TASK ITEM: Reproduce word for word the portion of the People v. Roberts case header starting with "Parties, 403 P.2d" and going on through "for defendant and respondent.".
*** Opening of DOCUMENT EXCERPT ***
People v. Roberts

Citation45 Cal.Rptr. 155,403 P.2d 411,63 Cal.2d 84
Decision Date29 June 1965
Docket NumberCr. 7466
CourtUnited States State Supreme Court (California)
Parties, 403 P.2d 411 The PEOPLE, Plaintiff and Respondent, v. Daniel Allen ROBERTS, Defendant and Appellant. The PEOPLE, Plaintiff and Appellant, v. Mae Blanche COLEMAN, Defendant and Respondent.

Nancy A. Rossi, Oakland, under appointment by the Supreme Court, for defendant and appellant.

Stanley Mosk and Thomas C. Lynch, Attys. Gen., Albert W. Harris, Jr., and Edward P. O'Brien, Deputy Attys. Gen., for plaintiff and appellant and plaintiff and respondent.

John A. Ertola, San Francisco, under appointment by the Supreme Court, for defendant and respondent.

TRAYNOR, Chief Justice.
*** Close of DOCUMENT EXCERPT ***
*** Opening of PROVIDED DATA ***
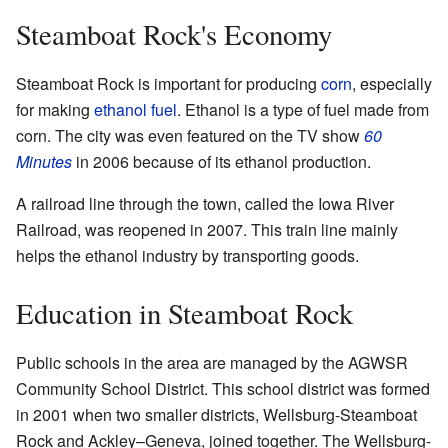
Steamboat Rock's Economy
Steamboat Rock is important for producing
corn
, especially
for making
ethanol fuel
. Ethanol is a type of fuel made from
corn. The city was even featured on the TV show
60
Minutes
in 2006 because of its ethanol production.
A railroad line through the town, called the Iowa River
Railroad, was reopened in 2007. This train line mainly
helps the ethanol industry by transporting goods.
Education in Steamboat Rock
Public schools in the area are managed by the AGWSR
Community School District. This school district was formed
in 2001 when two smaller districts, Wellsburg-Steamboat
Rock and Ackley–Geneva, joined together. The Wellsburg-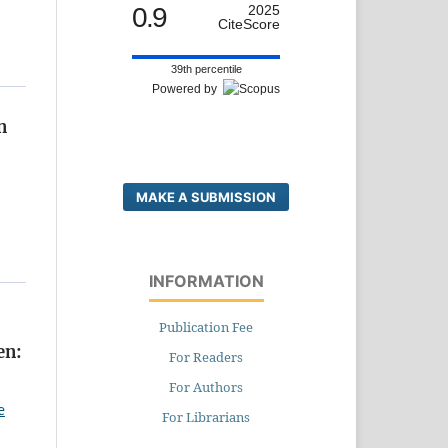
0.9
2025
CiteScore
39th percentile
Powered by
n
MAKE A SUBMISSION
INFORMATION
Publication Fee
en:
For Readers
For Authors
e
For Librarians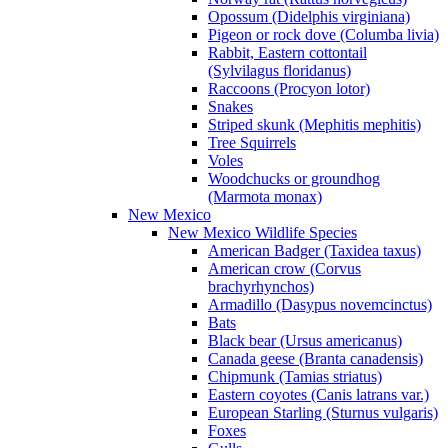
Opossum (Didelphis virginiana)
Pigeon or rock dove (Columba livia)
Rabbit, Eastern cottontail
(Sylvilagus floridanus)
Raccoons (Procyon lotor)
Snakes
Striped skunk (Mephitis mephitis)
Tree Squirrels
Voles
Woodchucks or groundhog
(Marmota monax)
New Mexico
New Mexico Wildlife Species
American Badger (Taxidea taxus)
American crow (Corvus
brachyrhynchos)
Armadillo (Dasypus novemcinctus)
Bats
Black bear (Ursus americanus)
Canada geese (Branta canadensis)
Chipmunk (Tamias striatus)
Eastern coyotes (Canis latrans var.)
European Starling (Sturnus vulgaris)
Foxes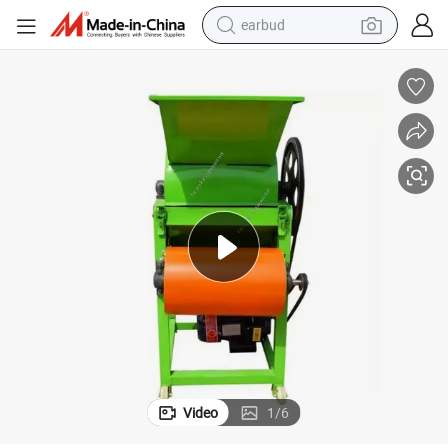
earbud
alloy wheel
wheel loader
reagent
crawler excavator
farm tractor
tshirt
container house
Video
1
/
6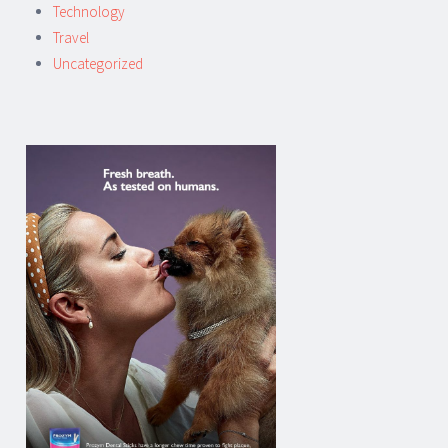
Technology
Travel
Uncategorized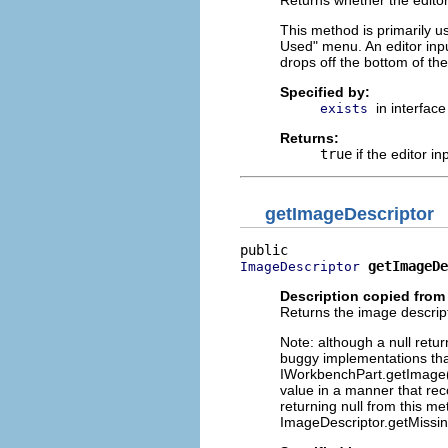
This method is primarily u
Used" menu. An editor input
drops off the bottom of the 
Specified by:
in interfac
exists
Returns:
true
if the editor in
getImageDescriptor
getImageDe
ImageDescriptor
Description copied from 
Returns the image descripto
Note: although a null ret
buggy implementations that
IWorkbenchPart.getImage() 
value in a manner that rec
returning null from this m
ImageDescriptor.getMissin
*** Close of PROVIDED DATA ***
OUTPUT OF THE EXERCISE:
Parties, 403 P.2d 411 The PEOPLE, Plaintiff and Respondent, v. Daniel Allen ROBERTS, Defendant and Appellant. The PEOPLE, Plaintiff and Appellant, v. Mae Blanche COLEMAN, Defendant and Respondent.

Nancy A. Rossi, Oakland, under appointment by the Supreme Court, for defendant and appellant.

Stanley Mosk and Thomas C. Lynch, Attys. Gen., Albert W. Harris, Jr., and Edward P. O'Brien, Deputy Attys. Gen., for plaintiff and appellant and plaintiff and respondent.

John A. Ertola, San Francisco, under appointment by the Supreme Court, for defendant and respondent.